This month marked a huge milestone for Fetchnotes, the startup I first began working on in January. It’s probably the biggest milestone a startup of our stage can have — we shipped the product. To real people.
Granted, it’s limted, and it’s a beta. But there are real people using it! We have over 160 registered users and we’re starting to gather great feedback. *cue shameless cheerleading*
In the run-up to release, a curious hesitation to pull the trigger and send out invites arose. I kept coming up with all sorts of excuses for why I wasn’t sending it to more of our extended network — the VCs, entrepreneurs, early-vangelists, friends and mentors who gave us the feedback and advice we needed to get us to where we are today. I reasoned that I’ve been talking about Fetchnotes and the problems we’re solving for so long that I simplycan’t send it out to them before we have X-feature or before Y page looks more polished. What if they think it looks bad? What if it doesn’t work? Worse, what if, despite months of talking to customers and confirming the need, they just thought it wasn’t useful?

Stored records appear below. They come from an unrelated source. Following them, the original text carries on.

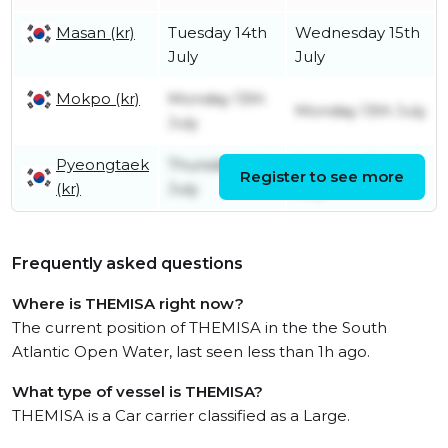
Masan (kr)
Tuesday 14th
Wednesday 15th
July
July
Mokpo (kr)
Monday 13th
Monday 13th July
July
Pyeongtaek
Thursday 9th
Saturday 11th
Register to see more
(kr)
July
July
Frequently asked questions
Where is THEMISA right now?
The current position of THEMISA in the the South
Atlantic Open Water, last seen less than 1h ago.
What type of vessel is THEMISA?
THEMISA is a Car carrier classified as a Large.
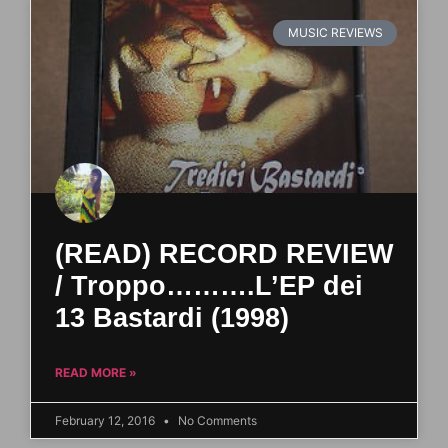
MUSIC REVIEWS
(READ) RECORD REVIEW
/ Troppo……….L’EP dei
13 Bastardi (1998)
READ MORE »
February 12, 2016
No Comments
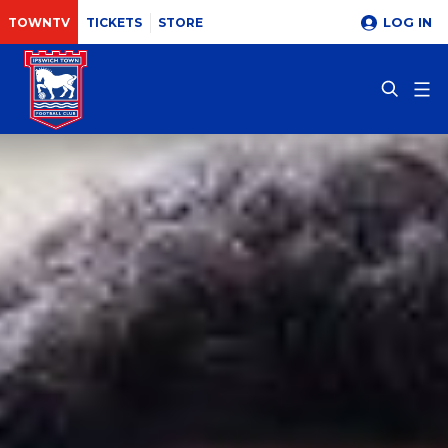
LOG IN
TOWNTV
TICKETS
STORE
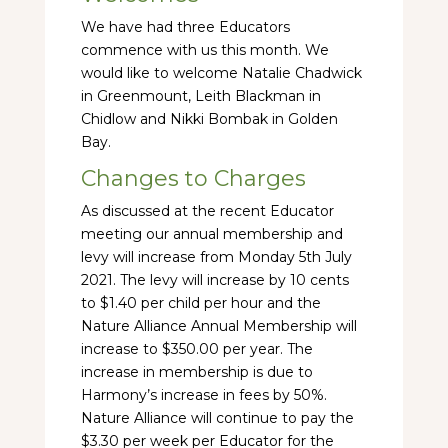
We have had three Educators
commence with us this month. We
would like to welcome Natalie Chadwick
in Greenmount, Leith Blackman in
Chidlow and Nikki Bombak in Golden
Bay.
Changes to Charges
As discussed at the recent Educator
meeting our annual membership and
levy will increase from Monday 5th July
2021. The levy will increase by 10 cents
to $1.40 per child per hour and the
Nature Alliance Annual Membership will
increase to $350.00 per year. The
increase in membership is due to
Harmony’s increase in fees by 50%.
Nature Alliance will continue to pay the
$3.30 per week per Educator for the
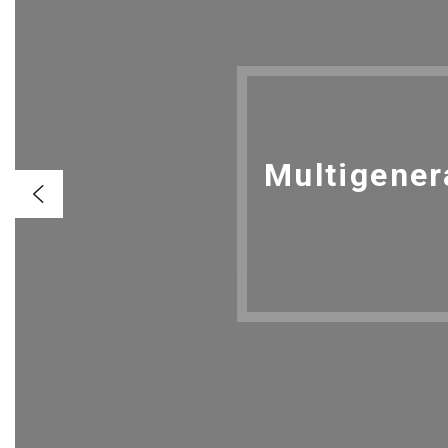
Multigener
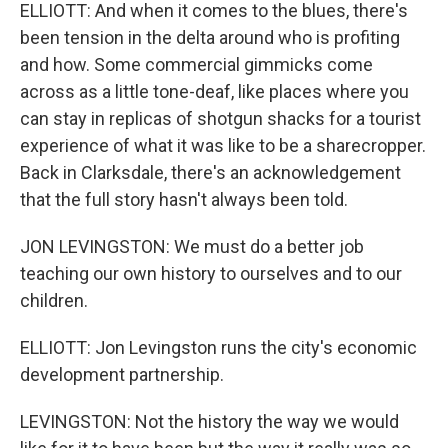
ELLIOTT: And when it comes to the blues, there's
been tension in the delta around who is profiting
and how. Some commercial gimmicks come
across as a little tone-deaf, like places where you
can stay in replicas of shotgun shacks for a tourist
experience of what it was like to be a sharecropper.
Back in Clarksdale, there's an acknowledgement
that the full story hasn't always been told.
JON LEVINGSTON: We must do a better job
teaching our own history to ourselves and to our
children.
ELLIOTT: Jon Levingston runs the city's economic
development partnership.
LEVINGSTON: Not the history the way we would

And that’s to the people we actually know. If I didn’t have Chase and the rest of the team (rightly) pushing to get invites out to real users quicker, I’d probably still be making excuses. First, I said that as soon as we have the web app done I’ll start sending it out en masse. Then the web app’s core functionality was done and I said, well, we really need to have the texting integration for people to find it useful. Then that was working and I said, well, we really need to have that page look better. Come to think of it, we really should have our sharing features built in too.
You can see where this is going. If you keep waiting for things to be just right, you’ll never release. This is very common wisdom among seasoned entrepreneurs, but no matter how many times you hear it as a first-timer that trigger-shyness only grows as you get closer to a “shippable” product. You need to resist the urge and kill it before you allow perfectionism to pervade your thinking.
Perfectionism is rarely thought of as a negative thing, but in tech startups it can be deadly. I once heard an entrepreneur say, “If you leave your release date up to your engineers, you’ll never release.” But the Fetchnotes engineers have been the ones that kept on asking me, “How many people have you sent invites to? What are they saying?” I was the problem.
So after I shamefully pushed back the goal posts a few times, we set a firm feature anchor for our release date. As soon as I can text in my notes, invites are going out. This gave me something tangible that I couldn’t say “but wait…” to. Then we got texting, and off the invites went.
There wasn’t a catastrophe. No one wrote us angry emails because the design wasn’t quite right. The server didn’t start eating everyone’s notes. There weren’t any random explosions of argument between team members about long-settled issues. Everything went just fine.
In fact, everything was better than fine. Dozens of people went out of their way to say how much they loved the UI and design. “Clean and simple” was the theme that carried the day. We’re still building in a better way to track how much people are really using it, but the early indicators are positive. We’ve got a long way to go, but we’re on the right track.
No, not everything worked flawlessly. There were bugs. There were a few suggestions that seem so ridiculously obvious in hindsight that I have no idea how we didn’t think of them in the first place. That’s because there are certain things that can only be uncovered by people outside your organization. There’s a big difference between how an entrepreneur uses his or her own product and how a customer does.
To all the entrepreneurs still stranded in Product-Developmentland, set a firm feature anchor to your release date. Ask yourself, “What is one feature that will make our product differentiated enough to get someone’s interest?” When that feature is done, it’s time to end your “friends and family testing” and ship it to real people. And to the rest of the Fetchnotes crew, thanks for keeping your CEO in line.